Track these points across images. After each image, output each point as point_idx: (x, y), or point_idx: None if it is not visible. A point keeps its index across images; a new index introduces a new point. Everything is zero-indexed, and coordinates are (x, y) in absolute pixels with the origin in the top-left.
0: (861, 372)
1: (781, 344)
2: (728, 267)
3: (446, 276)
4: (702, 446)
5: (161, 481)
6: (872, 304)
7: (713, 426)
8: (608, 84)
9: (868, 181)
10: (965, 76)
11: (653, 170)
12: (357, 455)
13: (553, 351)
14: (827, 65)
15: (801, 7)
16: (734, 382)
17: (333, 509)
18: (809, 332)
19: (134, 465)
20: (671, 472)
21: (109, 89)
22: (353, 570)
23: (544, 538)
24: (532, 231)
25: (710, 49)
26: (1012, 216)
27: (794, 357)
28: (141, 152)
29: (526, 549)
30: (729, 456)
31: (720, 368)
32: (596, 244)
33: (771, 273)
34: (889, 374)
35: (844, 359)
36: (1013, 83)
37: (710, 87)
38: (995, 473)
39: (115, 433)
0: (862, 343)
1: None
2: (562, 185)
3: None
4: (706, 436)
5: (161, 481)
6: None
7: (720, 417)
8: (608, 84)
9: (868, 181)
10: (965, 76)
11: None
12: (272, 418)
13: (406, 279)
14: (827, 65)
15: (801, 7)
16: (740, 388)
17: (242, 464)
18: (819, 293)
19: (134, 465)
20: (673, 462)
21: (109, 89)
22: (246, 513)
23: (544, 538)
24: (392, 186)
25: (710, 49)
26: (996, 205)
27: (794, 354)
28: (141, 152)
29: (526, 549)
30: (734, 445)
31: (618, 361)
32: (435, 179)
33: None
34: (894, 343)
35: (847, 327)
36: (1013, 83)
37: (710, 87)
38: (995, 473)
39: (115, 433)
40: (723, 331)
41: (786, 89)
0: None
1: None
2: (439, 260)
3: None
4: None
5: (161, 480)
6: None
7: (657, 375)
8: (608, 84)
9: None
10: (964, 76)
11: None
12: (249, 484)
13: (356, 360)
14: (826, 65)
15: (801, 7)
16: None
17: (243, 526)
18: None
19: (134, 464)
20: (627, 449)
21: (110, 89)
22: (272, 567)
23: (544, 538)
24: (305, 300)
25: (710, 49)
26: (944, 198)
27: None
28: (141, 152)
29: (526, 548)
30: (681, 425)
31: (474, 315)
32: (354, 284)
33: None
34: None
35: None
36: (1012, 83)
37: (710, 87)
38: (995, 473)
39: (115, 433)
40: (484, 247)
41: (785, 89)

● **WORK ITEM**
All entries given above should be transcribed exactly, with none omitted.

● **ANSWER TO THIS PROBLEM**
Track these points across images. After each image, output each point as point_idx: (x, y), or point_idx: None if it is not visible. A point keeps its index across images; a new index introduces a new point. Everything is zero-indexed, and coordinates are (x, y) in absolute pixels with the origin in the top-left.
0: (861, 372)
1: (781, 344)
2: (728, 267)
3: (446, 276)
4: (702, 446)
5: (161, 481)
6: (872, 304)
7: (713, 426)
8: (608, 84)
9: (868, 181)
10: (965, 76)
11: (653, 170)
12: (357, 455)
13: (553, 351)
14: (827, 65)
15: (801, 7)
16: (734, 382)
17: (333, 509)
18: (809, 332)
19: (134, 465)
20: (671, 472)
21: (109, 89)
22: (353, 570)
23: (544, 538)
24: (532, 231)
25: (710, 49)
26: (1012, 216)
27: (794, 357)
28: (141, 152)
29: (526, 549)
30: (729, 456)
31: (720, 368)
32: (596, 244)
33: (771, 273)
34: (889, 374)
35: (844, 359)
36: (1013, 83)
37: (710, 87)
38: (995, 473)
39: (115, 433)
0: (862, 343)
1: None
2: (562, 185)
3: None
4: (706, 436)
5: (161, 481)
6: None
7: (720, 417)
8: (608, 84)
9: (868, 181)
10: (965, 76)
11: None
12: (272, 418)
13: (406, 279)
14: (827, 65)
15: (801, 7)
16: (740, 388)
17: (242, 464)
18: (819, 293)
19: (134, 465)
20: (673, 462)
21: (109, 89)
22: (246, 513)
23: (544, 538)
24: (392, 186)
25: (710, 49)
26: (996, 205)
27: (794, 354)
28: (141, 152)
29: (526, 549)
30: (734, 445)
31: (618, 361)
32: (435, 179)
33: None
34: (894, 343)
35: (847, 327)
36: (1013, 83)
37: (710, 87)
38: (995, 473)
39: (115, 433)
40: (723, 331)
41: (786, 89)
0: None
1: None
2: (439, 260)
3: None
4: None
5: (161, 480)
6: None
7: (657, 375)
8: (608, 84)
9: None
10: (964, 76)
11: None
12: (249, 484)
13: (356, 360)
14: (826, 65)
15: (801, 7)
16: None
17: (243, 526)
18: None
19: (134, 464)
20: (627, 449)
21: (110, 89)
22: (272, 567)
23: (544, 538)
24: (305, 300)
25: (710, 49)
26: (944, 198)
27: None
28: (141, 152)
29: (526, 548)
30: (681, 425)
31: (474, 315)
32: (354, 284)
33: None
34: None
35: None
36: (1012, 83)
37: (710, 87)
38: (995, 473)
39: (115, 433)
40: (484, 247)
41: (785, 89)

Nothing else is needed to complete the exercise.